The following days were a blur. We booked my tickets and figured out what I had to do to navigate the COVID protocols to get back home and to return without having my visa cancelled. As I got on to the plane bound for Canada, the Province of Manitoba, my destination, went into Code Red Lockdown. There were more COVID cases in that area than the entire country of Korea.
Arriving home, alone in a place where my Dad always would come out beaming when we arrived, broke me inside. It was cold, dark and lonely. With barely any sleep, I got a call from from the funeral home in the morning saying that I was allowed to visit my father the very next day but I had to be alone.
Standing there in front of him sucked the air out of my chest. It made me weak. I read, through tears, my final letter to my Dad. I thanked him for his love, support and all of his lessons. I called my wife in Korea and she said her goodbyes on facetime. Then it was time to go.
The Strength to Go On
I returned home alone. I just sat there in the Kitchen in shock. How was I supposed to bounce back from this? I was in quarantine, unable to be with my family and my father was being cremated that week. My head just froze the way your computer does when you try and do too much at one time in photoshop.
However, it was the fact that my Mom was still plugging away that gave me strength. We chatted on messenger as she stayed with my brother and his family. She dropped off supplies and carried on through the pain. I knew that is what I had to do. She has more strength that you could ever imagine.

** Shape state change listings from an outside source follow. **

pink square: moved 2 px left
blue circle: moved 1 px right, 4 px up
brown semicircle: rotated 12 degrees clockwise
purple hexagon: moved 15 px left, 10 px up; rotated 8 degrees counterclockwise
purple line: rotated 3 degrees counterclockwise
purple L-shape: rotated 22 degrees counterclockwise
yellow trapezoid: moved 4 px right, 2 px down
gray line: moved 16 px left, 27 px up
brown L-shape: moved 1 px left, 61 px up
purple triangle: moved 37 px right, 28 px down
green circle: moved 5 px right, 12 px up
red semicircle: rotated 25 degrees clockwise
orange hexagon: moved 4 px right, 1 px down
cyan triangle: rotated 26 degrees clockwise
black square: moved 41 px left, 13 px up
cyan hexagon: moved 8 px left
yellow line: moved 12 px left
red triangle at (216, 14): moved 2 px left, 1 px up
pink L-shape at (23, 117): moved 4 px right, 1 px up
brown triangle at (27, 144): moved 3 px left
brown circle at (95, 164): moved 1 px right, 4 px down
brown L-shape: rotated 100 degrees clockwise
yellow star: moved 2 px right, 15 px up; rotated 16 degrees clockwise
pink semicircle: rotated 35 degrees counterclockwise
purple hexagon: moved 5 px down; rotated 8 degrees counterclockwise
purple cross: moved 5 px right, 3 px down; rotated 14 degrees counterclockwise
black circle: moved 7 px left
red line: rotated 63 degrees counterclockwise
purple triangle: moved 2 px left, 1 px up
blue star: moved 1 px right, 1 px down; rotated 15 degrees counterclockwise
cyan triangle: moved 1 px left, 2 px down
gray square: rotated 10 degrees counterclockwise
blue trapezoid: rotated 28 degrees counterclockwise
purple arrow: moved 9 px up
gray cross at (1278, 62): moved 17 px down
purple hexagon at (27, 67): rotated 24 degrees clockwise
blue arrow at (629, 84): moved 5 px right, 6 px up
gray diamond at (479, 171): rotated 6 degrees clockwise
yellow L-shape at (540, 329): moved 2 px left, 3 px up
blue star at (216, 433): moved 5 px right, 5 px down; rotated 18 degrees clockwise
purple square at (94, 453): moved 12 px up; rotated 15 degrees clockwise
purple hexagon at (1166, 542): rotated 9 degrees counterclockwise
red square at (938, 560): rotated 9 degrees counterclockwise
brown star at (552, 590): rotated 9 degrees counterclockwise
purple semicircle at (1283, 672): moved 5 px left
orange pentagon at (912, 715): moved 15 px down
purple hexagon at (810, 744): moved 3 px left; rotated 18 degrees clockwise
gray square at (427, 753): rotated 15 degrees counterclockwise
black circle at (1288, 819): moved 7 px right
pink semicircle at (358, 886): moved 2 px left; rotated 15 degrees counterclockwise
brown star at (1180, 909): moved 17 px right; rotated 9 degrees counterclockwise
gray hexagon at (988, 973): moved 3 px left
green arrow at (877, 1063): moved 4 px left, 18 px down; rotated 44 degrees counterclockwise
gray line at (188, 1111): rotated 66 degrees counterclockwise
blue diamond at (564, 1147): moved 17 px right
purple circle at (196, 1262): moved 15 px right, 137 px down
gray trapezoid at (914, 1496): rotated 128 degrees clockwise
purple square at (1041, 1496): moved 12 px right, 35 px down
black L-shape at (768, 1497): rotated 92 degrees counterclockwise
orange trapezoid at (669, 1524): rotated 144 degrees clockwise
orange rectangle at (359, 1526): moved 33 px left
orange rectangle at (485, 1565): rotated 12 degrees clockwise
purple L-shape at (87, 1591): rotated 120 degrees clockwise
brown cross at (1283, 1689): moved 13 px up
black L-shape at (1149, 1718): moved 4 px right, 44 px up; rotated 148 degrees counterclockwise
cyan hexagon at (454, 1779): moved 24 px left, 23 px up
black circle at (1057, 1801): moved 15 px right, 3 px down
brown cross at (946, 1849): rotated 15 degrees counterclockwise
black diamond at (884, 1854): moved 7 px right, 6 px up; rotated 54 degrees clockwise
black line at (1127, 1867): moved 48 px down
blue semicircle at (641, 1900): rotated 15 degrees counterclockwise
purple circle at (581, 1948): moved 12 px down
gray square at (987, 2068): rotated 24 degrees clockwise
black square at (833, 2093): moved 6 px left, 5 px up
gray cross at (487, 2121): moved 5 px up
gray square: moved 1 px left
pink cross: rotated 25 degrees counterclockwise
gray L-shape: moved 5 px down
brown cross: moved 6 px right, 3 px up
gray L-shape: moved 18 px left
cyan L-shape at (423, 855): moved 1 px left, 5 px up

After my quarantine was over, I started taking walks to clear my head. Then I picked up my camera and decided to try and get away from the grief for a tiny moment. It never really left me but at least with my camera in hand, I was able to shift my focus to something else. I am sure that is what my Dad would have wanted.
Before I left, I wanted to find my Dad’s old camera. It was the camera that he gave to me when I first started out. This was the camera that I learned on and took with me on my first trip to Germany. However, it was lost in the sea of boxes that filled the back shed. I had also been trying to find it for years. On my last day at my home in Canada, at the very back of the shed and at the very bottom of the very last box I found it along with my grandfather’s Brownie SIX-20. I finally, found my Dad’s Pentax Spotmatic F, case and all.
2021: A New Year or A New Hope
Life did not magically change when the clock struck 12 on December 31st. Life doesn’t work like that. What I realized is that no matter what day it is, you have to carve your way through life.
I always went about my life and my photography with a slight degree of laziness. Simply because I put in an effort to get up early and shoot a sunrise, that would somehow get people to follow me and hire me. Again, life doesn’t work like that.
So, this year, I hope that I can work hard and put enough effort into my photography to get out of this quagmire of BS and back on track. One can only put so much on hope and faith before they realize that action is what is needed. That is what I always screwed up.
The bottomline here is that if you are reading this and it has struck a chord with you then take action too. If you want to collaborate or have an idea that you need help with, reach out. I am here for you all. If you want to help me, then I am all ears. This year let’s seek to help each other rather than just taking all that we can and giving nothing in return. There are too many photographers out there that are like that. Take the time to help each other… please. If someone sends a client your way, send two back. Pay it forward and build a better community.
To that, I wish all all the best in the New Year and I hope that it will be a better year.